Antell continued volunteering with Interplast after moving to New York for his plastic surgery residency until the birth if his own five children put added constraints on his time. "It's just not a good time in my life to be doing that right now," he says.
Instead, Antell turned his efforts toward several local boards and a New York City volunteer program called Operation Smile. "It's for people in the New York area who don't have any other coverage. Kids in schools are "nominated" for the program by teachers, who take snapshots of them with cameras donated by the Polaroid Company. "Most of them have some kind of congenital defect, such as a cleft lip or palate," says Antell. "I can make a huge impact on a child's life by closing up a cleft lip. It’s very rewarding."

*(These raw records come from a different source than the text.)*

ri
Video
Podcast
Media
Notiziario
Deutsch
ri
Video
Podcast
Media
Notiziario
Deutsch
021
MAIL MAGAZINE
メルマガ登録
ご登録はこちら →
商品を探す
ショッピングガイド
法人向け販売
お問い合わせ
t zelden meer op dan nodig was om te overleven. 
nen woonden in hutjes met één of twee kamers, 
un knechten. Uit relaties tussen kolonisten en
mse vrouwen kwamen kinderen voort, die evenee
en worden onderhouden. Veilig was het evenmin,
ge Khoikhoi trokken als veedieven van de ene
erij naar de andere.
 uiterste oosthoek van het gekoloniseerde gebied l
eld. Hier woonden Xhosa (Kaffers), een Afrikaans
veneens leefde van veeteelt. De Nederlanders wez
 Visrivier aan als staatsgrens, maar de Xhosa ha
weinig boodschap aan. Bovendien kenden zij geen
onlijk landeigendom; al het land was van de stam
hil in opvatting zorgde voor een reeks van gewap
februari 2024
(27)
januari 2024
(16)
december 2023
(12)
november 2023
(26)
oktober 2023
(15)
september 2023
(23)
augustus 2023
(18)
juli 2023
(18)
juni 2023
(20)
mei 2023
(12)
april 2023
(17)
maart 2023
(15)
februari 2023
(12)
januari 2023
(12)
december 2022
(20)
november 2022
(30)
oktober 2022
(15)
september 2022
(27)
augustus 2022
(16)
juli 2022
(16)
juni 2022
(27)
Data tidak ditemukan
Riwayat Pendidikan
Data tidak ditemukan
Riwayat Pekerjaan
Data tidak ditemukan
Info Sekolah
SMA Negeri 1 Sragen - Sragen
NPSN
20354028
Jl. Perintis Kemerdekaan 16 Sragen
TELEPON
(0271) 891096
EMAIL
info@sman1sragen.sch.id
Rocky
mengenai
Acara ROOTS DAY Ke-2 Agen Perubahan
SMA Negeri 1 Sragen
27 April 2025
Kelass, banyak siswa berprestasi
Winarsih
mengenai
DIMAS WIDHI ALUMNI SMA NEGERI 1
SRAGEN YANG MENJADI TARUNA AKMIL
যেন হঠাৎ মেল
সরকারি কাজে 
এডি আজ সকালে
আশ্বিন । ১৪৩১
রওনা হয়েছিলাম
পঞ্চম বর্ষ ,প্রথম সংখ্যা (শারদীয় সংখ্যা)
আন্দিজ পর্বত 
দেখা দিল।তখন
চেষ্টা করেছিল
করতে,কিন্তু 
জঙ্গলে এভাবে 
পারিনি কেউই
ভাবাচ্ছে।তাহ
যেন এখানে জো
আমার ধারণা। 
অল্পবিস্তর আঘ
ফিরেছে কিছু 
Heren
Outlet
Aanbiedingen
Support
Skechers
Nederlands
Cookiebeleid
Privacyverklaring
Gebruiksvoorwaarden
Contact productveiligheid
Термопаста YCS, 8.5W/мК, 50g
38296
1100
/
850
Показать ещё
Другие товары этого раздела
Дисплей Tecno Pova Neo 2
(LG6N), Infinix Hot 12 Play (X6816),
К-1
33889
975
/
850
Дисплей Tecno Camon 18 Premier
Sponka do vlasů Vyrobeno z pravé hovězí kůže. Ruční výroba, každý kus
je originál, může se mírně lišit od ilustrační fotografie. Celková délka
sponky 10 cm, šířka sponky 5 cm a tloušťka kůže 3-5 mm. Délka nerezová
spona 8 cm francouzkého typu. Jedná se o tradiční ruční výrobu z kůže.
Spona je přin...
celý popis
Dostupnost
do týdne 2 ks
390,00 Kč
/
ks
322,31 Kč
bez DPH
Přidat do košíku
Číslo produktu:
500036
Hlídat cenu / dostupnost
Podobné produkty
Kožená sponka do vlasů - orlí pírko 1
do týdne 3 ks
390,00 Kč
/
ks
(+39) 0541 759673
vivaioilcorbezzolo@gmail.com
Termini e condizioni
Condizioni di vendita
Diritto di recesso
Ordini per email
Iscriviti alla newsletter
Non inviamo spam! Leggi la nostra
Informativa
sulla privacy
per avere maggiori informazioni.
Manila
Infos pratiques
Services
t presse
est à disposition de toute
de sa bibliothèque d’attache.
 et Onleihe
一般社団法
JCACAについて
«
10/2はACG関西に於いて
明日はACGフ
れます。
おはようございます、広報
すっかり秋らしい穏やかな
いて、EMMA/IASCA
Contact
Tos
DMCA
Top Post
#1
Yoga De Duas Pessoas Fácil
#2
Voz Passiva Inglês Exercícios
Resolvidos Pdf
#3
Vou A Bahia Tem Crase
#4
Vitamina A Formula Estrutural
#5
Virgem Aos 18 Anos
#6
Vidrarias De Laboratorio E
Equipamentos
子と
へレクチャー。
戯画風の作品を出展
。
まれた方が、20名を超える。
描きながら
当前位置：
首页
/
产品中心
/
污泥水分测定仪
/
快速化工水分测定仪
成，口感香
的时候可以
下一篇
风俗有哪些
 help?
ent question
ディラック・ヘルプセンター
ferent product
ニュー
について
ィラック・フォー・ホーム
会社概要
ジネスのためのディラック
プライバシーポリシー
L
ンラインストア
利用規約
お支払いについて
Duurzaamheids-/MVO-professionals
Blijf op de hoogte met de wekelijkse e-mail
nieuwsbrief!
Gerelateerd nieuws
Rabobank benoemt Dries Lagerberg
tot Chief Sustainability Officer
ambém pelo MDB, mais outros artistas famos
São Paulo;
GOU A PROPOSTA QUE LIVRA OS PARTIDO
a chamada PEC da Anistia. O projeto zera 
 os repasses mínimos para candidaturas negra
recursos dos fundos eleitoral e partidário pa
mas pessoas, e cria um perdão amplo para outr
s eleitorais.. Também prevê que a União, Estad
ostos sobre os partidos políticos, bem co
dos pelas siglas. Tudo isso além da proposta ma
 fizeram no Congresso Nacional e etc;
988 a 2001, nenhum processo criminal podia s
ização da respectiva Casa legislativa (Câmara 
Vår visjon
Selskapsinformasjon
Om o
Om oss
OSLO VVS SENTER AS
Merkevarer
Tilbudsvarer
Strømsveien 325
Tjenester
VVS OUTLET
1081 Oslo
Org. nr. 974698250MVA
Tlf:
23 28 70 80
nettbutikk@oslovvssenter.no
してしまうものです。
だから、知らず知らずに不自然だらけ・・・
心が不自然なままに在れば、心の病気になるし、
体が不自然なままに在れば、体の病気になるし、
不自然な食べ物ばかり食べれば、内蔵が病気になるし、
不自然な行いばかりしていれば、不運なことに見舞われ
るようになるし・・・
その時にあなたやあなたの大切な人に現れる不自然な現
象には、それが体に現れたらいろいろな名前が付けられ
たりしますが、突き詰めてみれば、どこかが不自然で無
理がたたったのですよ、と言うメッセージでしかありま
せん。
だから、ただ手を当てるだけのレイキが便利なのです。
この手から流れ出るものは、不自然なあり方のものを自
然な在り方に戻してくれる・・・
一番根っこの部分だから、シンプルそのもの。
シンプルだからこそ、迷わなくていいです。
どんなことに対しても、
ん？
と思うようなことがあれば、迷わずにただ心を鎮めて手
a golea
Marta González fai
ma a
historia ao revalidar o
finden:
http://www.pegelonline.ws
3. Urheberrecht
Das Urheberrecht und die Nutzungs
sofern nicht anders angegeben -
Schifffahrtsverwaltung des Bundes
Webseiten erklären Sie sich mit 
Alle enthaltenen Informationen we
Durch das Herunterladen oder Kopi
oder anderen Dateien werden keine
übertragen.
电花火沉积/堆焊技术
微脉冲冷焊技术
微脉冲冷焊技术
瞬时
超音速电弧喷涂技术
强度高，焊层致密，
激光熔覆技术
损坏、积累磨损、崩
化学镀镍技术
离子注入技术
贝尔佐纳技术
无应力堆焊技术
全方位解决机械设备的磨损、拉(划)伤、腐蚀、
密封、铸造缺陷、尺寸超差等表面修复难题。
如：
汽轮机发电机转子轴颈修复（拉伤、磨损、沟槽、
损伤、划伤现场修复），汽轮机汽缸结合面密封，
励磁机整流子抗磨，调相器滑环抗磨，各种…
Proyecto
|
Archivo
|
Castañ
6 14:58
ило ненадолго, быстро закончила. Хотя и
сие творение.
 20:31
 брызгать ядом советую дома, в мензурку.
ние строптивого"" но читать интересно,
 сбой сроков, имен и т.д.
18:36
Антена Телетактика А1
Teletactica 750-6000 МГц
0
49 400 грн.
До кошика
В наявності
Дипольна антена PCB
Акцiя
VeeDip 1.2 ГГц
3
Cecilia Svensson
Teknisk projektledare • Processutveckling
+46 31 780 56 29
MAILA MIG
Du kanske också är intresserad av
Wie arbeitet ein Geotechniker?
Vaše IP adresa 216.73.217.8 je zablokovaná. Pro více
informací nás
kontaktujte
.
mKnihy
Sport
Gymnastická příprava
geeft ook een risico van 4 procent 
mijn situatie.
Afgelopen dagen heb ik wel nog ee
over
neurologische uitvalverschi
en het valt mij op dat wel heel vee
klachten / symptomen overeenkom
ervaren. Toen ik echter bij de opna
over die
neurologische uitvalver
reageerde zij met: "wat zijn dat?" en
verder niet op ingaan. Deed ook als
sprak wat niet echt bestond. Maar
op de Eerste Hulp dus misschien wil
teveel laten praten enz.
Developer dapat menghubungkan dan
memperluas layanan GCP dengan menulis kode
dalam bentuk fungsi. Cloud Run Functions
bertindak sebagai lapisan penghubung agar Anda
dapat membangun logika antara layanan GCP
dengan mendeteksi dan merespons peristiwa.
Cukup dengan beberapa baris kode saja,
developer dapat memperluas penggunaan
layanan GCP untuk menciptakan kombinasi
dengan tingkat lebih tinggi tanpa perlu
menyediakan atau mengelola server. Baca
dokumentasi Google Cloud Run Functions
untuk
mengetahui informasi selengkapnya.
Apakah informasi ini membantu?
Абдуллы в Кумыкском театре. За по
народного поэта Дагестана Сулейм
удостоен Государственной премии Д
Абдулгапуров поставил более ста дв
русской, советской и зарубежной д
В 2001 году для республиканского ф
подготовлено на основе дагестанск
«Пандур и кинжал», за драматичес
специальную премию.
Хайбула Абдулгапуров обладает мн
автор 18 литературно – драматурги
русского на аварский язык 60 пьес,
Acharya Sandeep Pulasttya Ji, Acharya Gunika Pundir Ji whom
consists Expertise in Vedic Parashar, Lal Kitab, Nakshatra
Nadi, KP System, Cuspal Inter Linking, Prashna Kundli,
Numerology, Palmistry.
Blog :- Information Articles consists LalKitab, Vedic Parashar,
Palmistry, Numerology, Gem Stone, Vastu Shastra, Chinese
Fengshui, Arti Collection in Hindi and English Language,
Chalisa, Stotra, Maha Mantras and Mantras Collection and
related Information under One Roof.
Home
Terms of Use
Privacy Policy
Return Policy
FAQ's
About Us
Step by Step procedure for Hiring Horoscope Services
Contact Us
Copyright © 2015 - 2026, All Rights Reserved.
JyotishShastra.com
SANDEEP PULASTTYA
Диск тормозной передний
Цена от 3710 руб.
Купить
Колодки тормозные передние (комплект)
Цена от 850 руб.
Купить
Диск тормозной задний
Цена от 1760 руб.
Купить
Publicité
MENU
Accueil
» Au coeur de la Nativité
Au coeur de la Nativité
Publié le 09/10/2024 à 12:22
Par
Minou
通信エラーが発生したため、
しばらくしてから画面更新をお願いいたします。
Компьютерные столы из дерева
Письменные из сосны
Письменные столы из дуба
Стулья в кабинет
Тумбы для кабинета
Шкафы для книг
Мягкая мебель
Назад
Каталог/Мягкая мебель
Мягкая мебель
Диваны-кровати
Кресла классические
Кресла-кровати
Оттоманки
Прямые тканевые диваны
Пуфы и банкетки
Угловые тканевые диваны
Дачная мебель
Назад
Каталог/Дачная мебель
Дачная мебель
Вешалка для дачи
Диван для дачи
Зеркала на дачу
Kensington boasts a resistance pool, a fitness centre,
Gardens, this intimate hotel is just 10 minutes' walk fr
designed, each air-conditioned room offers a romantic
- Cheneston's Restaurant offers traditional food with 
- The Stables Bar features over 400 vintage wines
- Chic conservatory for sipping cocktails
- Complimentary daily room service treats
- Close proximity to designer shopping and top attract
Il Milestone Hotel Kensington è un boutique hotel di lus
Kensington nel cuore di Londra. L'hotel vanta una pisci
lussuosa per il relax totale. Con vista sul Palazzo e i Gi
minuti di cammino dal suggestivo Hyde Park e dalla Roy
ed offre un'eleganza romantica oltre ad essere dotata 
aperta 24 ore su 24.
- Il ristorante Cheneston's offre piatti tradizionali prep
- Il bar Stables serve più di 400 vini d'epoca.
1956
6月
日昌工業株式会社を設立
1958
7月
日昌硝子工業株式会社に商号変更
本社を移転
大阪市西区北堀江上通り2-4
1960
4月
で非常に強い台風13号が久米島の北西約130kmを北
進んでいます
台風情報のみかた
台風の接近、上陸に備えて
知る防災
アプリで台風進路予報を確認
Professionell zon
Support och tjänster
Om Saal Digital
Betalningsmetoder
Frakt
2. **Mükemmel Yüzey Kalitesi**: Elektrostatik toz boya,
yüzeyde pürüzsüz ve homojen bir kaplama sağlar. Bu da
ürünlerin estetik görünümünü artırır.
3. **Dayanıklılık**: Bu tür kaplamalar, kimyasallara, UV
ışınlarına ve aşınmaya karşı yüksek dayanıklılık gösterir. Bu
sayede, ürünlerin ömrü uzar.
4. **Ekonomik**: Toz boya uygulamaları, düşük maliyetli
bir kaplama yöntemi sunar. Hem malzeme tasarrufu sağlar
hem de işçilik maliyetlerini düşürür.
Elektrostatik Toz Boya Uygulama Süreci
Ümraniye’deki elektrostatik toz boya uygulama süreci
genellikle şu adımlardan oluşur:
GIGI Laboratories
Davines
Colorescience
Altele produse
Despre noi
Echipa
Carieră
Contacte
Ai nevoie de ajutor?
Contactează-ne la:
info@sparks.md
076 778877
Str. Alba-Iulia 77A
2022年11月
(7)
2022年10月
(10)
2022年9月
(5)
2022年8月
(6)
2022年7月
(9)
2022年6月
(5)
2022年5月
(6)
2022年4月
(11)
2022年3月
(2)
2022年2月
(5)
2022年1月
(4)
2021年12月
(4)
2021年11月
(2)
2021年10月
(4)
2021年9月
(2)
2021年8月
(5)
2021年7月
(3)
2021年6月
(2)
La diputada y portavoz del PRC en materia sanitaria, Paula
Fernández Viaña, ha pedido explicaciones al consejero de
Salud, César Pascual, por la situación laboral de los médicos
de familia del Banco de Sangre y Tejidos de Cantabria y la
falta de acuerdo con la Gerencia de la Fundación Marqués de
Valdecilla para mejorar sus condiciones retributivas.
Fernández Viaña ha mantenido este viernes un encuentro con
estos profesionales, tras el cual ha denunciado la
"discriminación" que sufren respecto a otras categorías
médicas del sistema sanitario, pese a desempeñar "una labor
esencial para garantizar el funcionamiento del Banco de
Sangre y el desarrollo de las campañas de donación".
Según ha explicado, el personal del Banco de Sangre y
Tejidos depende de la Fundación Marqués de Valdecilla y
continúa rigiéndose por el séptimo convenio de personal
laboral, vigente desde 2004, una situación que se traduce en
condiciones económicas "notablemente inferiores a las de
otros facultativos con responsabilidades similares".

Antell served on the board of the Girl Scout Council of Greater New York for five years, and is an active board member of the East Side Settlement House, a South Bronx-based organization that provides "cradle-to-grave" assistance to residents of one of the nation's most impoverished urban areas. There, he has endowed an annual award for academic excellence that carries a stipend of $5,000.
Dr. Antell is also a Trustee for the Historical Society of the Town of Greenwich, CT. He serves on both the Nominating Committee and the Collections Committee. His family is a major benefactor of the new Vanderbuilt Education Center.
Antell has been honored by the Medical Society of the State of New York with its President's Citizenship Award for outstanding community service and is currently a nominee for the American Medical Association's Benjamin Rush award for Citizenship and Community Service. But it's not awards that inspires Antell.
"I think every physician has the obligation to give back to the community and to help out in ways they can," he says. “What I can give is special skills not available to every person on the street."